Research on typical metal aircraft fuselage substructure crashworthy performance and designs

In order to study crashworthy performance and energy absorption characteristics of the aircraft fuselage substructure and carry out structural crashworthy design, this paper takes the typical metal aircraft as the object of study, and a typical fuselage substructure drop test was conducted. The energy-absorbing characteristics of the fuselage substructure were evaluated based on the experimental results and simulation analysis results. On this basis, the energy absorption design of fuselage substructure was carried out. The influence of the structural layout parameters of the new fuselage substructure on the crash response was studied through simulation analysis. The research results show that in the crash process of the original structure, the main energy absorption modes include plastic deformation and fracture after skin contact with the fuselage frame, plastic deformation and fracture of the column, frame and beam connection area, bending deformation of cabin floor beams and failure of the connectors. Since all the columns bend and break in the area near the connection area, the other areas of the column are almost not involved in plastic deformation. The energy absorption of the column is limited. The new substructure proposed in this paper has new configuration and also make full use of advantages of metal and composite materials. Compared with the original configuration, the deformation of new substructure proposed in this paper is more adequate while maintaining the same total mass of the fuselage structure.

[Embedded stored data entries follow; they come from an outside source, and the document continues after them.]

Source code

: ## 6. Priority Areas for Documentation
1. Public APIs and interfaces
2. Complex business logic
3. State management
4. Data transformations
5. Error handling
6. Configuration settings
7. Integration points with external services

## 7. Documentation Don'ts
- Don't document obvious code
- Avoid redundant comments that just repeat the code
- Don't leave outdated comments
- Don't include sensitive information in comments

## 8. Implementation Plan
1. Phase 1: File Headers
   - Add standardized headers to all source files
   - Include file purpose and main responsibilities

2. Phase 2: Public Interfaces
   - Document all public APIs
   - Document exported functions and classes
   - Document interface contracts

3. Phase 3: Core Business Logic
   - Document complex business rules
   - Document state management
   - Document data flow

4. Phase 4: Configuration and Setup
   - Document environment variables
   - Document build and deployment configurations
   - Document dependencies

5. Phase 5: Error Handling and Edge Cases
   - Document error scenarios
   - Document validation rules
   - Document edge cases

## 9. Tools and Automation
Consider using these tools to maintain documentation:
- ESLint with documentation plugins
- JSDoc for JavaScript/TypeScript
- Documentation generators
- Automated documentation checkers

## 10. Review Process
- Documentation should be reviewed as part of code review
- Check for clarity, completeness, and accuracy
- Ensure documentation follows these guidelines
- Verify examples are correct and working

The peak load and acceleration at the early stage of the crash can be significantly reduced. The proportion of energy absorption by the frame and the energy-absorbing component has increased significantly. After optimization, the average overload of the new fuselage structure decreased by 30.8% compared with the original configuration, and the average acceleration of the two mass points on the cabin floor decreased by 25% and 37.6% respectively compared with the original configuration. The research results can provide a reference for the fuselage substructure crashworthy design.